▶ _RECORDS FOR PROCESSING_:
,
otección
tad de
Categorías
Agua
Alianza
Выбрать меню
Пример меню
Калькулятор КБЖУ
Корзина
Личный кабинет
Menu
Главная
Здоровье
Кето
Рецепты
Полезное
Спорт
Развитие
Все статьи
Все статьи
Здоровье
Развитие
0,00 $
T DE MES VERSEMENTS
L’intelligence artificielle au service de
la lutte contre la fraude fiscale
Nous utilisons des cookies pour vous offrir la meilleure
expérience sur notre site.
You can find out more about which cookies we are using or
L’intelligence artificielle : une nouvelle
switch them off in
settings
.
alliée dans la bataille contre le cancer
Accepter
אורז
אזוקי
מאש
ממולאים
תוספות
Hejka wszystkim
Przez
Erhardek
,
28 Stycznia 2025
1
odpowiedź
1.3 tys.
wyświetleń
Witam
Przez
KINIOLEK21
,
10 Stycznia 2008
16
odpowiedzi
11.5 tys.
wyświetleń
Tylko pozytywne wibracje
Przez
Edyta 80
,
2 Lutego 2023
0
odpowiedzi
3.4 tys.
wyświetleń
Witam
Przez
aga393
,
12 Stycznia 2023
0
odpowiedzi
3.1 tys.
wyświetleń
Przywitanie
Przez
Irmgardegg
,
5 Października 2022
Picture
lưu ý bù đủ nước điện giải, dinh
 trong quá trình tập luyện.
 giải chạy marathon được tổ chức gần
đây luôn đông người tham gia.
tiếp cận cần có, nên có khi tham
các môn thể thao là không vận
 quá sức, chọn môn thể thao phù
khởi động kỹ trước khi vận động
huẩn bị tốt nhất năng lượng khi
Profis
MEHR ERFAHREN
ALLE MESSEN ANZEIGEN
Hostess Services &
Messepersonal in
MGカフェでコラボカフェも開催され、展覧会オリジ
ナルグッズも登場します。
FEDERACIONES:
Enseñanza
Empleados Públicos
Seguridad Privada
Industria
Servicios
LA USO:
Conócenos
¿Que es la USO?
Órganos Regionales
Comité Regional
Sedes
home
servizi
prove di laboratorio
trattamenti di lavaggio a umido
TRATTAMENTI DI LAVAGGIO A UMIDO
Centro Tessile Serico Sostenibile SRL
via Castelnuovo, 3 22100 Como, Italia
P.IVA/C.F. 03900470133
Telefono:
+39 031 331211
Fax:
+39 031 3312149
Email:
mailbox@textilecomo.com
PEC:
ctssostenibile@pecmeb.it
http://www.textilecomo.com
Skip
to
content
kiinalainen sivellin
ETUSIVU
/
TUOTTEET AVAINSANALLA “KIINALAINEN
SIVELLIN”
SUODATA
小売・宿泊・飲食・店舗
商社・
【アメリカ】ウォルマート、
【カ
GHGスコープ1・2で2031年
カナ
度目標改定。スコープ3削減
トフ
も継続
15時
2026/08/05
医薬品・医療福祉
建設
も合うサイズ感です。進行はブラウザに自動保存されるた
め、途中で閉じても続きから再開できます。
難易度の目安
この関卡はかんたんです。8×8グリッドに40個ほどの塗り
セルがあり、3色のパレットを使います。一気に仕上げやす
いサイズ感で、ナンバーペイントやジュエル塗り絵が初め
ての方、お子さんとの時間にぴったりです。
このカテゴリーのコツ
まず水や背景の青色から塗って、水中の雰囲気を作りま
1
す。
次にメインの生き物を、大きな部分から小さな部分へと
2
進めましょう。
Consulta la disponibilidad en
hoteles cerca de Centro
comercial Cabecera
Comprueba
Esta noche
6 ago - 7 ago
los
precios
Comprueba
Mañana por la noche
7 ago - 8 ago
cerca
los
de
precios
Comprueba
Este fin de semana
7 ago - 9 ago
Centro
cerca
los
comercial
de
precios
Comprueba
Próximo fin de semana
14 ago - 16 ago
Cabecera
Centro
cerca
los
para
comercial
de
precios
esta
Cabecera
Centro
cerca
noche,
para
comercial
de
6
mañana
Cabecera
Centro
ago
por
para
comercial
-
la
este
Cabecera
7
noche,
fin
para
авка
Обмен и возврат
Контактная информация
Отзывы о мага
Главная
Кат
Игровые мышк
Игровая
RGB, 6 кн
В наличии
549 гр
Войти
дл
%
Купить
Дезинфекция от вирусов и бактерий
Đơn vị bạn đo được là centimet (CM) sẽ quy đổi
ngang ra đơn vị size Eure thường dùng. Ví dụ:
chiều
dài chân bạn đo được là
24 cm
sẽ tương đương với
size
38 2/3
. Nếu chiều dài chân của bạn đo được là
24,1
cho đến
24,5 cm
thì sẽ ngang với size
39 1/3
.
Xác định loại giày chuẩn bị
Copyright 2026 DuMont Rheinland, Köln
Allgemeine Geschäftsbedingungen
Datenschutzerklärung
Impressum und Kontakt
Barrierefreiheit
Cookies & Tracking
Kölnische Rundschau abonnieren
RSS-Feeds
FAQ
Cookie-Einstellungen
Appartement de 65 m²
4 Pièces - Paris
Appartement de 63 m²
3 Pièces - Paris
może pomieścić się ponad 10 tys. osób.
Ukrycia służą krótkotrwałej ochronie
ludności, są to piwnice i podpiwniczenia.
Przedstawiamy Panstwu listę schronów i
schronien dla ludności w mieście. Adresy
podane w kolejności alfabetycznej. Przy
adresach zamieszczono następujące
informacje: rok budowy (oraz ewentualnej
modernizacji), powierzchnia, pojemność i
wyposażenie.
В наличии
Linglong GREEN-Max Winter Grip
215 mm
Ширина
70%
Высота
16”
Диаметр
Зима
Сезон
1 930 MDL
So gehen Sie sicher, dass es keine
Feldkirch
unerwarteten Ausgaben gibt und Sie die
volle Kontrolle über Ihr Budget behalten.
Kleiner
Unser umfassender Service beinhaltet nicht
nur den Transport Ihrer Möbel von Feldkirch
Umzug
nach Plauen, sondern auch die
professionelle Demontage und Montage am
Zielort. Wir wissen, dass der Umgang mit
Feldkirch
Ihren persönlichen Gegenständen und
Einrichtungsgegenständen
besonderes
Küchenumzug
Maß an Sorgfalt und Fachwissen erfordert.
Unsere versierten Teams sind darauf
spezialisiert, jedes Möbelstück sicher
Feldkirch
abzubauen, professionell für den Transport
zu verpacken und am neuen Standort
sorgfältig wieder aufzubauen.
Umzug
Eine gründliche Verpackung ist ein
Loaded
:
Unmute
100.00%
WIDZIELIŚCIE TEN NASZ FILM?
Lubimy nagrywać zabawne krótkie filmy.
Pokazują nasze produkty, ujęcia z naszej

▶ _YOUR TASK_: Count each line above in which the string "Transport" appears, then state only the total.

▶ _OUTPUT OF THE TASK_: 2